What you will do:
**A)** Answer these questions using the article below on personal loans without a credit score. Mark each answer (i), (ii) or (iii) to match.
(i) What does a credit report showing "NA" or "-1" mean?
(ii) What do lenders substitute for the missing CIBIL history?
(iii) How do loan amounts and interest rates for new-to-credit borrowers compare with those of borrowers who have a track record?
**B)** In two sentences, summarize the article below on personal loans without a credit score.
**C)** Continue the article below on personal loans without a credit score from where it stops.

Source extract:
Can You Get a Personal Loan With No Credit Score?
A personal loan without a credit score is possible in India, mainly through NBFCs and fintech lenders that assess income, bank statements, and alternative data rather than CIBIL history. It comes with a smaller loan amount and a higher interest rate until your first credit history is built.
FREED India
Reviewed by FREED India, Debt Resolution Specialists

KEY TAKEAWAYS
A personal loan without a credit score is available to new-to-credit (NTC) borrowers through NBFCs and select banks.
Lenders substitute income proof, bank statement patterns, and job stability for the missing CIBIL history.
A credit report showing "NA" or "-1" means no history yet, not a poor rating.
Your first loan helps establish your credit history. Paying your EMIs on time can help build your credit profile over time.
Loan amounts for NTC borrowers are typically smaller, and interest rates are higher until a track record builds.

Data extract:
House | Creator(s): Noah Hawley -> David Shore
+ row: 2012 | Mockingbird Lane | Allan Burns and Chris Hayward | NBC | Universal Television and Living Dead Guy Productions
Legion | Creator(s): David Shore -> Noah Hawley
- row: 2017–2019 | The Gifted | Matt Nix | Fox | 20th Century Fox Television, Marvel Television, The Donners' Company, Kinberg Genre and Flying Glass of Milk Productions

Written responses:
**A)**
(i) It means there is no credit history yet, not a poor rating.
(ii) Income proof, bank statement patterns, and job stability.
(iii) Loan amounts are typically smaller and interest rates are higher until a track record builds.

**B)** In India, borrowers with no credit score can get a personal loan, mainly from NBFCs, fintech lenders, and select banks that assess income, bank statements, job stability, and alternative data instead of CIBIL history. These loans are typically smaller and carry higher interest rates until a track record builds, and paying EMIs on time on a first loan can help build a credit profile.

**C)**
What Does "No Credit Score" Actually Mean
If you've never taken a loan or held a credit card, your credit report doesn't show a bad score; it shows no score at all. Bureaus mark this as "NA" (not applicable) or sometimes "-1," which simply means there isn't enough repayment history yet to generate a number. This status is called new-to-credit, or NTC.
It's worth being clear about the difference here, because the two get confused often. A low score, say 500, means you have a credit history, and it reflects some financial strain, missed payments, high utilisation, or worse. An NTC status means you have no history at all, good or bad. Lenders read these very differently. A 500 score signals risk based on real behaviour. An NTC status signals uncertainty, not risk, because there's simply nothing on record yet to judge you by.
If you're seeing "NA" on your report, that's a neutral starting point, not a red flag. It simply means you haven't built a credit history yet. Responsible repayment habits can help you build a positive credit profile over time.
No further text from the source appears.